+++ EXTRACTED INFORMATION +++

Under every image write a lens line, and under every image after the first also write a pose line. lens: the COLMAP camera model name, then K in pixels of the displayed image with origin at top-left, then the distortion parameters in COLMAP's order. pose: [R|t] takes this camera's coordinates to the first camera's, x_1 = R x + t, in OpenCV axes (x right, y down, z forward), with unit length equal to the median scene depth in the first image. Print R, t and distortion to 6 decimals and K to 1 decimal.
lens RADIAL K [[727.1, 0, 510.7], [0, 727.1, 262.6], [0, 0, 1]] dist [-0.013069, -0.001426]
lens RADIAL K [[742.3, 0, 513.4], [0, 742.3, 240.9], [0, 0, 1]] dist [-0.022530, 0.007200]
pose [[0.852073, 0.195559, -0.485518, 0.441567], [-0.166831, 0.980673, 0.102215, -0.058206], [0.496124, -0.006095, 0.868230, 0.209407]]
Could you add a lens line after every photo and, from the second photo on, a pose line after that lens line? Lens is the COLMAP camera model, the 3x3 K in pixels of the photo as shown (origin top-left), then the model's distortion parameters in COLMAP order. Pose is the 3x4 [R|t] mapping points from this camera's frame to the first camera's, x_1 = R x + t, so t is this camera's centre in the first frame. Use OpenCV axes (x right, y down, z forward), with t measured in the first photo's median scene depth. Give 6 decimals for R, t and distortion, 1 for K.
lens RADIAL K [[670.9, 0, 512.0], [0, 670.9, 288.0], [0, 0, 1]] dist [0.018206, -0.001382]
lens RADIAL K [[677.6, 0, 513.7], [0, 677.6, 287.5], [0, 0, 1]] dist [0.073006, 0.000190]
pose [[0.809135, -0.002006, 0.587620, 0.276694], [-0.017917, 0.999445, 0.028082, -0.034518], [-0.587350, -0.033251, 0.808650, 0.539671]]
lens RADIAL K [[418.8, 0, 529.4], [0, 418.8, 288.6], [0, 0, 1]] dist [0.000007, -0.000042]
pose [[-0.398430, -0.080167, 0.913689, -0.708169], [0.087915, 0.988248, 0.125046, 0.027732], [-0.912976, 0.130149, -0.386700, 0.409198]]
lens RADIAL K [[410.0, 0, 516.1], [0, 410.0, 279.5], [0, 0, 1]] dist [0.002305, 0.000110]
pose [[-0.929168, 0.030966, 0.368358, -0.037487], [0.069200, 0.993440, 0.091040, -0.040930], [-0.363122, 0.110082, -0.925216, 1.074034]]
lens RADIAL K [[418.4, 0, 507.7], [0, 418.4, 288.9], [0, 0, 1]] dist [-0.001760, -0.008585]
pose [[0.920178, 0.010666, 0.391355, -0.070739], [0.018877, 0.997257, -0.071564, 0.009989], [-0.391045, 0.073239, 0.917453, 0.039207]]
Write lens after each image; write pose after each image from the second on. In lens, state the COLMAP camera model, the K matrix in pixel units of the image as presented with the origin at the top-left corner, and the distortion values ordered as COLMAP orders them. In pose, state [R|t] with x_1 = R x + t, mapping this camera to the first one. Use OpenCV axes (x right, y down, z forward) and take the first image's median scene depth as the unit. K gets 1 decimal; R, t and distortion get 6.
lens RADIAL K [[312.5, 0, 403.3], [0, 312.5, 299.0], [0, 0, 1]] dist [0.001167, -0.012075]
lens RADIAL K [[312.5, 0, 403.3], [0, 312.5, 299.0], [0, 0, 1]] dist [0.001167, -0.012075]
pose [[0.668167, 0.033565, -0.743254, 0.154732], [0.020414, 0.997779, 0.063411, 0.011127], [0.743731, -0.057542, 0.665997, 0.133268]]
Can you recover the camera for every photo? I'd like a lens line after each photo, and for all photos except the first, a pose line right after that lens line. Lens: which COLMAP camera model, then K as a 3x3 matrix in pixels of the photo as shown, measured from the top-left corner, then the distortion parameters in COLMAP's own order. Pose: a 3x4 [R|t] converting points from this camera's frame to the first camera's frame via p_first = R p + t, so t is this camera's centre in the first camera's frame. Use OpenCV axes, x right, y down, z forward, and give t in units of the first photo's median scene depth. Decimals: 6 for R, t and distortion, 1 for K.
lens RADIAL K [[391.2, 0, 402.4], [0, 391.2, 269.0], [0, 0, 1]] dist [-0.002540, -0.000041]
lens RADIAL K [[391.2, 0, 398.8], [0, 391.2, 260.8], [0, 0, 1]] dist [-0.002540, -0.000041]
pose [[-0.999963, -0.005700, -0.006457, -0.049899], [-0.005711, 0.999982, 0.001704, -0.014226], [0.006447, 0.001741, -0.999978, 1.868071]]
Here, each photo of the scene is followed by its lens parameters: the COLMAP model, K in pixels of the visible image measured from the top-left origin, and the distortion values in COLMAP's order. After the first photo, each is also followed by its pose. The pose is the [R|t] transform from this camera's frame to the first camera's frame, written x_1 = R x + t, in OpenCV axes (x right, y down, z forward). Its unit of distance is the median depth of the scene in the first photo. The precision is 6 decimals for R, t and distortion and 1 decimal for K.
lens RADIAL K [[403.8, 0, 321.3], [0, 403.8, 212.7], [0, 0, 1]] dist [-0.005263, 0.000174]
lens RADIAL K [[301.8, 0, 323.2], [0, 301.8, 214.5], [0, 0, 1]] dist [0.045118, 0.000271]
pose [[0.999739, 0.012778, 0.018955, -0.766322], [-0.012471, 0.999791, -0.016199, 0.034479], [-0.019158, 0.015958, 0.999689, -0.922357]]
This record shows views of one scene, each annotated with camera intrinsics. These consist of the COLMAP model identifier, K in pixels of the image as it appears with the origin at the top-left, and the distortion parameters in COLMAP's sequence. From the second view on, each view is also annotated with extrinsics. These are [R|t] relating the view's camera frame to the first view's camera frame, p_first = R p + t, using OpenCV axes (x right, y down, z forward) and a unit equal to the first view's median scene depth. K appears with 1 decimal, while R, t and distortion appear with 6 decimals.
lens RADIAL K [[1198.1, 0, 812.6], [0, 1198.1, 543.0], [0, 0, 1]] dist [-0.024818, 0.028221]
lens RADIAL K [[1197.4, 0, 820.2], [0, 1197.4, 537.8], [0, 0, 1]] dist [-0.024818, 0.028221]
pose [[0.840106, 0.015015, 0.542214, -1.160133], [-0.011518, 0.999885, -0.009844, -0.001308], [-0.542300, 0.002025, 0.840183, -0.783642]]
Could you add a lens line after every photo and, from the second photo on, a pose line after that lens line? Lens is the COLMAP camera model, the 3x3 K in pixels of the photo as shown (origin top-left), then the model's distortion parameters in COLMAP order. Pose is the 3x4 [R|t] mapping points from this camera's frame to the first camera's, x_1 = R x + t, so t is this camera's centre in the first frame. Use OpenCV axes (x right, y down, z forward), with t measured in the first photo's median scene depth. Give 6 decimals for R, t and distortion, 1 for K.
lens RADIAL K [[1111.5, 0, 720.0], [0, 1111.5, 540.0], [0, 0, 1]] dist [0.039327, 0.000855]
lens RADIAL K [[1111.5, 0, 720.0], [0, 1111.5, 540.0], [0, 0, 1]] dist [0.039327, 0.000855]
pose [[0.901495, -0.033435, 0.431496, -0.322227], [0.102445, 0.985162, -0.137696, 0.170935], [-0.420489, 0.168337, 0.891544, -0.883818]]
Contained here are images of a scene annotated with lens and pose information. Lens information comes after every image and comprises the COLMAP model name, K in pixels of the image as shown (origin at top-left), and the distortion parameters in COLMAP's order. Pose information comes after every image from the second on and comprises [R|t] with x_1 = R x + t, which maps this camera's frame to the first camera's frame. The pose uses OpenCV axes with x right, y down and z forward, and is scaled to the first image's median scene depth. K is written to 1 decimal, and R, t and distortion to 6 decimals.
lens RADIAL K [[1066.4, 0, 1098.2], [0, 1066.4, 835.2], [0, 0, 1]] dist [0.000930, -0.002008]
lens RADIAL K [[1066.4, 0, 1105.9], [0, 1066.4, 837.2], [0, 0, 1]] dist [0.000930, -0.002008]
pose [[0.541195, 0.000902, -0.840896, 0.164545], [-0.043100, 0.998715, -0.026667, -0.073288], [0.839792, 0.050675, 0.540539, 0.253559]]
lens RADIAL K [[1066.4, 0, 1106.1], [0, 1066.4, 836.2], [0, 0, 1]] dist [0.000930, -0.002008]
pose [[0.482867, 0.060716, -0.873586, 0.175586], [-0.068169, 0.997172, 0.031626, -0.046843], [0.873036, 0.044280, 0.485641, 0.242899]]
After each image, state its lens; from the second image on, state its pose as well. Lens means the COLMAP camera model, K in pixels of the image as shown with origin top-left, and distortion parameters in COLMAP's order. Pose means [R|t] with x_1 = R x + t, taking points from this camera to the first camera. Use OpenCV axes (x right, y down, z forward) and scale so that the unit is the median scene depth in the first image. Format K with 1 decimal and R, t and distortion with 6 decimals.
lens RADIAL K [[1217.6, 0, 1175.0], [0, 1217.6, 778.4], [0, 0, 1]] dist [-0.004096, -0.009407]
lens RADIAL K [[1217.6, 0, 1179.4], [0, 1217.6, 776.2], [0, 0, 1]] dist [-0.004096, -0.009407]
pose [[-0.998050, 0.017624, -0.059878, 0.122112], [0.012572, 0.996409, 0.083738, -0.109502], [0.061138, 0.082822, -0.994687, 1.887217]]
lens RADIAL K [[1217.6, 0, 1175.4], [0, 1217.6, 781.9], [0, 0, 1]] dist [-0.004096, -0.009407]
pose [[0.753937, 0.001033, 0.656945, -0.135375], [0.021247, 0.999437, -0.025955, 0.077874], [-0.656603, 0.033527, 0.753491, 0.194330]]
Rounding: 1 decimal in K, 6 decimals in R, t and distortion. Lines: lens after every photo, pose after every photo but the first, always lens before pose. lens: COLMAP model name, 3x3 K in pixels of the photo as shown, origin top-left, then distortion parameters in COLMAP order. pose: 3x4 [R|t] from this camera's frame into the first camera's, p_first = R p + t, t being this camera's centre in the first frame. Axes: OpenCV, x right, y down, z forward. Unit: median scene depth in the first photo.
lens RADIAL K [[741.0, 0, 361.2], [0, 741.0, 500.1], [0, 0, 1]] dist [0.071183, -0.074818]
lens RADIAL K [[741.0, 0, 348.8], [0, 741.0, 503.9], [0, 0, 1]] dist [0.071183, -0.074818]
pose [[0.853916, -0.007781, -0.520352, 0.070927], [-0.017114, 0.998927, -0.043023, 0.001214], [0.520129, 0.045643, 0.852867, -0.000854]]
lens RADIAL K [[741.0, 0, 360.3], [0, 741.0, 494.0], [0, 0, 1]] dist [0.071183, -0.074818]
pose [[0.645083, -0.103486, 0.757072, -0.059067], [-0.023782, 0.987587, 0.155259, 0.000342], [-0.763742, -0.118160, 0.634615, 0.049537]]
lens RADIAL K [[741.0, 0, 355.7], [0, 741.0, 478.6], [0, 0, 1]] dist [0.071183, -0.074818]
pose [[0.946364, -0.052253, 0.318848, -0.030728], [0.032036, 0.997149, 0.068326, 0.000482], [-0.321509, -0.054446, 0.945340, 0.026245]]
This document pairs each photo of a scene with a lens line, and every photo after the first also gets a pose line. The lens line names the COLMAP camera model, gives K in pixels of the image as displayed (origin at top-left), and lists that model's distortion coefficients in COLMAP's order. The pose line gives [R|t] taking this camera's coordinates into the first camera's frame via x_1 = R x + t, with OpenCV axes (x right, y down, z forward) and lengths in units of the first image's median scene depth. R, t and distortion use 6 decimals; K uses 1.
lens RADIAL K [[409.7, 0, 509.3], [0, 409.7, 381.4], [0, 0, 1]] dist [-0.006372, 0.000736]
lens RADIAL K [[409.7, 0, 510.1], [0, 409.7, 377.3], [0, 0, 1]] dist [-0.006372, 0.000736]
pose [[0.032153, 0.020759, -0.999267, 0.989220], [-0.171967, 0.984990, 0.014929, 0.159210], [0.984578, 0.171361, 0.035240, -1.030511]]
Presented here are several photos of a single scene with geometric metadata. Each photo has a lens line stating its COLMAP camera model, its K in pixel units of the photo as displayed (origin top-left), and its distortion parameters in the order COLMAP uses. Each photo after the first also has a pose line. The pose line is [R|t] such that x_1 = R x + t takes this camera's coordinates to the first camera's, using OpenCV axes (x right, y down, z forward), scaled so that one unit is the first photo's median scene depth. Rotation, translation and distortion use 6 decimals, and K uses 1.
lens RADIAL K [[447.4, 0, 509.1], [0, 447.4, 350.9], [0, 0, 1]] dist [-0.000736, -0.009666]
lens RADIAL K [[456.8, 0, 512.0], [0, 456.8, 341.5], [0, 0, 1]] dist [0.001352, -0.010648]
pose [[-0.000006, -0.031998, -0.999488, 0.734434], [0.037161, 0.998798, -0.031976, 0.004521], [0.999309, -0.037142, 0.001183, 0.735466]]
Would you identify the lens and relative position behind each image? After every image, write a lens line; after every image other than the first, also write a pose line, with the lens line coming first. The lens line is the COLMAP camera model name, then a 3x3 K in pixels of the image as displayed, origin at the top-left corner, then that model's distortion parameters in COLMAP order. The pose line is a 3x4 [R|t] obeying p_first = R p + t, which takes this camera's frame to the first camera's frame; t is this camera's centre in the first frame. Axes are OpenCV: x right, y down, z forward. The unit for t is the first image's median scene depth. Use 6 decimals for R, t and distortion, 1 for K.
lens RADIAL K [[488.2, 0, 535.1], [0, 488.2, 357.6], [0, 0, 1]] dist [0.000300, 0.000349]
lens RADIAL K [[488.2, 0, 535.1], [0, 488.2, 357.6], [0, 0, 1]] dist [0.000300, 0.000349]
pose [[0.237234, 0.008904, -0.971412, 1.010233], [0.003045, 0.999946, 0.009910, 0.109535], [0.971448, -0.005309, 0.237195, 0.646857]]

+++

▶ WORK ITEM: Copy out, unchanged, the data from the line containing "Would you identify" through the end of the data, including both ends.

▶ EXERCISE RESPONSE:
Would you identify the lens and relative position behind each image? After every image, write a lens line; after every image other than the first, also write a pose line, with the lens line coming first. The lens line is the COLMAP camera model name, then a 3x3 K in pixels of the image as displayed, origin at the top-left corner, then that model's distortion parameters in COLMAP order. The pose line is a 3x4 [R|t] obeying p_first = R p + t, which takes this camera's frame to the first camera's frame; t is this camera's centre in the first frame. Axes are OpenCV: x right, y down, z forward. The unit for t is the first image's median scene depth. Use 6 decimals for R, t and distortion, 1 for K.
lens RADIAL K [[488.2, 0, 535.1], [0, 488.2, 357.6], [0, 0, 1]] dist [0.000300, 0.000349]
lens RADIAL K [[488.2, 0, 535.1], [0, 488.2, 357.6], [0, 0, 1]] dist [0.000300, 0.000349]
pose [[0.237234, 0.008904, -0.971412, 1.010233], [0.003045, 0.999946, 0.009910, 0.109535], [0.971448, -0.005309, 0.237195, 0.646857]]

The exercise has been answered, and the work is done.